» **TEXT**:
%%

On the opposite end of the spectrum lives a very different mindset: owning the highest quality version of something - which typically means paying the very top of the market price. This is less about adrenaline or the “I Got It!” feeling, and more about confidence - and in may cases, its really about turning conviction into investment, which by nature is a slower moving iceberg.
In this case, the pleasure doesn’t come from paying less than everyone else. It comes from knowing you own something that is truly exceptional that you may never see again.
History shows that the very top of any category tends to pull away from the rest over time. When the finest known Mickey Mantle rookie card sold for $12.6 million, nobody called it a bargain or spoke to “the crazy deal” the buyer got. When Paul Newman’s personal Rolex Daytona sold for $17.8 million, the buyer wasn’t thinking about the floor price. And when Michael Jordan’s game-worn Flu Game sneakers crossed the auction block for $1.38 million 3 years ago - which at the time was still insane to spend on sneakers - the price wasn’t the point. PS, those are likely closer to $10M sneakers now based on the prices printed for Jordan game-worn sneakers and jerseys that came to market and sold for astronomical prices after the Flu Games - a “great deal” in retrospect, some might say.

The “Dynasty Collection” - a single sneaker worn by Michael Jordan in each of his six NBA championship-clinching games, sold for $8M by Sotheby’s in 2024, setting a world record and reframing the top-end of the “trophy” market for sneakers.
In each case, the buyer was purchasing clarity, and more-so, permanence. Trophy assets behave differently than ordinary collectibles because they benefit from cultural gravity and momentum as much as the provenance and past-tense story around them. As the world gets wealthier and more global, competition for the very best objects intensifies. There will always be more average watches, average cars, and average cards, but there will never be another “best,” particularly with the items from the past from the brands, moments, and athletes that will not be repeated or remade. It’s a long game, and only the top end of the market is typically willing to play it. The investor who buys the pinnacle piece isn’t betting on a temporary mispricing - they’re betting on history itself - and that bet has proven remarkably resilient through every type of market and macro climate.
Over decades, the highest-quality items tend to become more desirable, more recognized, and more expensive almost by default.
Rally exists at the intersection of these two philosophies.

%%

» **QUESTIONS**:
1/ Answer these questions from the text on top-end collectibles.
(a) What price did the finest known Mickey Mantle rookie card sell for?
(b) Which auction house sold the "Dynasty Collection," and in what year?
(c) According to the text, where does the pleasure of owning the highest-quality version of something come from?
2/ Resume the text on top-end collectibles, starting right after its last sentence.

» **RECORD EXTRACTS**:
%%

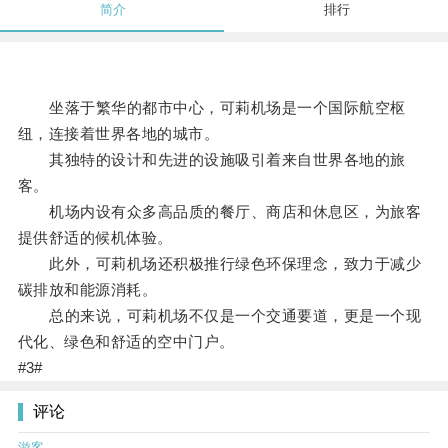
简介
排行
坐落于繁华的都市中心，可莉机场是一个国际航空枢
纽，连接着世界各地的城市。
其独特的设计和先进的设施吸引着来自世界各地的旅
客。
机场内设有众多高品质的餐厅、商店和休息区，为旅客
提供舒适的候机体验。
此外，可莉机场还积极推行绿色环保理念，致力于减少
碳排放和能源消耗。
总的来说，可莉机场不仅是一个交通要道，更是一个现
代化、绿色和舒适的空中门户。
#3#
评论
游客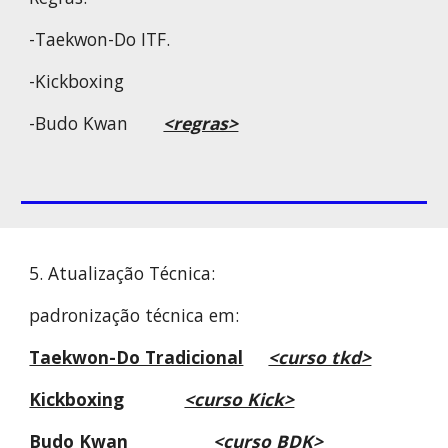
-Taekwon-Do ITF.
-Kickboxing
-Budo Kwan
<regras>
5. Atualização Técnica:
padronização técnica em:
Taekwon-Do Tradicional
<curso tkd>
Kickboxing
<curso Kick>
Budo Kwan
<curso BDK>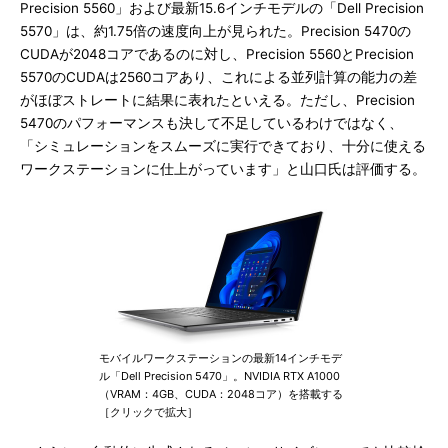
Precision 5560」および最新15.6インチモデルの「Dell Precision
5570」は、約1.75倍の速度向上が見られた。Precision 5470の
CUDAが2048コアであるのに対し、Precision 5560とPrecision
5570のCUDAは2560コアあり、これによる並列計算の能力の差
がほぼストレートに結果に表れたといえる。ただし、Precision
5470のパフォーマンスも決して不足しているわけではなく、
「シミュレーションをスムーズに実行できており、十分に使える
ワークステーションに仕上がっています」と山口氏は評価する。
モバイルワークステーションの最新14インチモデ
ル「Dell Precision 5470」。NVIDIA RTX A1000
（VRAM：4GB、CUDA：2048コア）を搭載する
［クリックで拡大］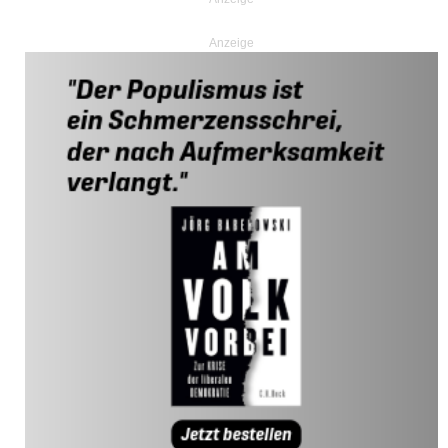
Anzeige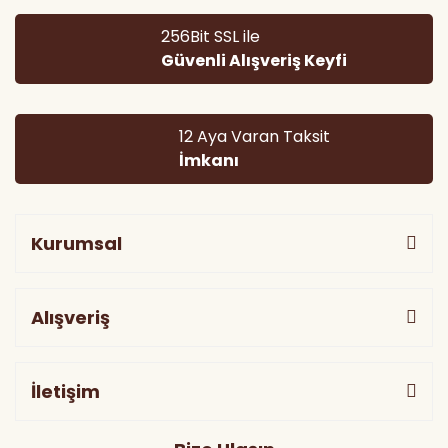
256Bit SSL ile
Güvenli Alışveriş Keyfi
Gönder
12 Aya Varan Taksit
İmkanı
Kurumsal
Alışveriş
İletişim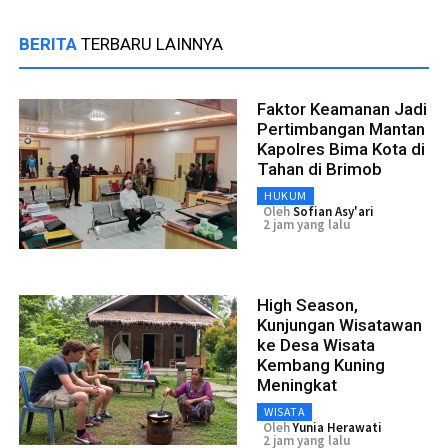
BERITA
TERBARU LAINNYA
Faktor Keamanan Jadi
Pertimbangan Mantan
Kapolres Bima Kota di
Tahan di Brimob
HUKUM
Oleh
Sofian Asy'ari
2 jam yang lalu
High Season,
Kunjungan Wisatawan
ke Desa Wisata
Kembang Kuning
Meningkat
WISATA
Oleh
Yunia Herawati
2 jam yang lalu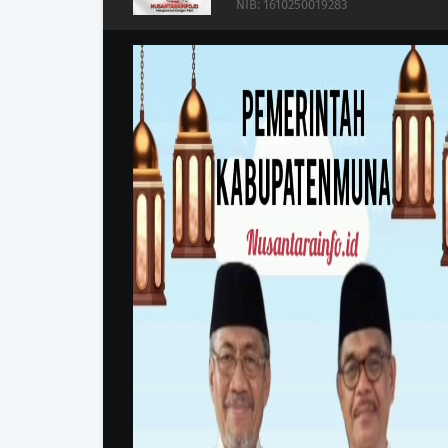
NIB: 1610250019283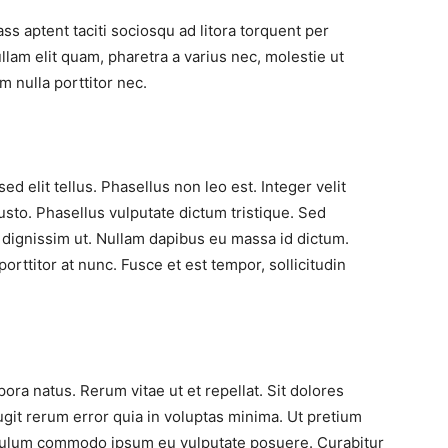
lass aptent taciti sociosqu ad litora torquent per
lam elit quam, pharetra a varius nec, molestie ut
 nulla porttitor nec.
a sed elit tellus. Phasellus non leo est. Integer velit
 justo. Phasellus vulputate dictum tristique. Sed
 dignissim ut. Nullam dapibus eu massa id dictum.
orttitor at nunc. Fusce et est tempor, sollicitudin
ra natus. Rerum vitae ut et repellat. Sit dolores
ugit rerum error quia in voluptas minima. Ut pretium
ulum commodo ipsum eu vulputate posuere. Curabitur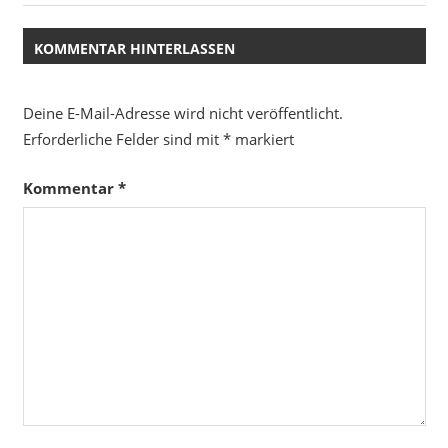
Beitrag:
KOMMENTAR HINTERLASSEN
Deine E-Mail-Adresse wird nicht veröffentlicht.
Erforderliche Felder sind mit
*
markiert
Kommentar
*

%%

» **RESULTS FOR THE EXERCISE**:
1/
(a) $12.6 million.
(b) Sotheby's, in 2024.
(c) From knowing you own something truly exceptional that you may never see again.

2/
Our platform is built on the idea that you shouldn’t have to choose between the joy of a smart purchase and the power of world-class quality. Fractional ownership allows everyday investors to participate in assets that historically were reserved for a tiny handful of buyers. Instead of needing millions of dollars to own a museum-grade sports card or a one-of-a-kind historical document, you can own a piece of it at a price that feels like (and acts like) a deal. At the same time, we obsess over acquiring items that represent the top of their categories – assets with bulletproof provenance, undeniable stories, and long-term relevance.
Sometimes that means we’re able to buy well and pass along attractive entry prices to our investors. Other times it means paying market value for something truly irreplaceable because we believe the future potential far outweighs the sticker price.
The real goal is to combine both approaches: to identify best-in-class assets at moments when the broader market hasn’t fully caught up. A bargain requires perfect timing whereas a trophy requires nothing more than patience. Rally investors get exposure to both dynamics at once. Over the years we’ve seen that the most successful outcomes usually come not from the cheapest purchases, but from the most important ones. Our job is to find opportunities where quality, culture, and price meet in a way that makes sense today and typically only looks obvious tomorrow (or, in some cases, many tomorrows away - but time tends to moves quick these days).
In the end, the greatest feeling isn’t just getting a good deal, it’s realizing you own part of something truly great.
And that’s what we’re up to these days at HQ, as we prep for the summer (more to come soon 🤫).